▶ _Exercise goal_: The lines below that include the word "Example" are to be reported.

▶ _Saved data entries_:
"""

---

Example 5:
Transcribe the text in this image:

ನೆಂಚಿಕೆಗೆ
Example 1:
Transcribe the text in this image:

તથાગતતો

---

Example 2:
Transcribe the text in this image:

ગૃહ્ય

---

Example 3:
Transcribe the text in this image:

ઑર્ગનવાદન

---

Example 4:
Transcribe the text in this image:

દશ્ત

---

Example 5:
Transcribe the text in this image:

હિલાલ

"""
"""

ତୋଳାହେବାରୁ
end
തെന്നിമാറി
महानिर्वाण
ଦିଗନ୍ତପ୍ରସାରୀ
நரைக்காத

"""

▶ _Written solution_:
Example 5:
Example 1:
Example 2:
Example 3:
Example 4:
Example 5:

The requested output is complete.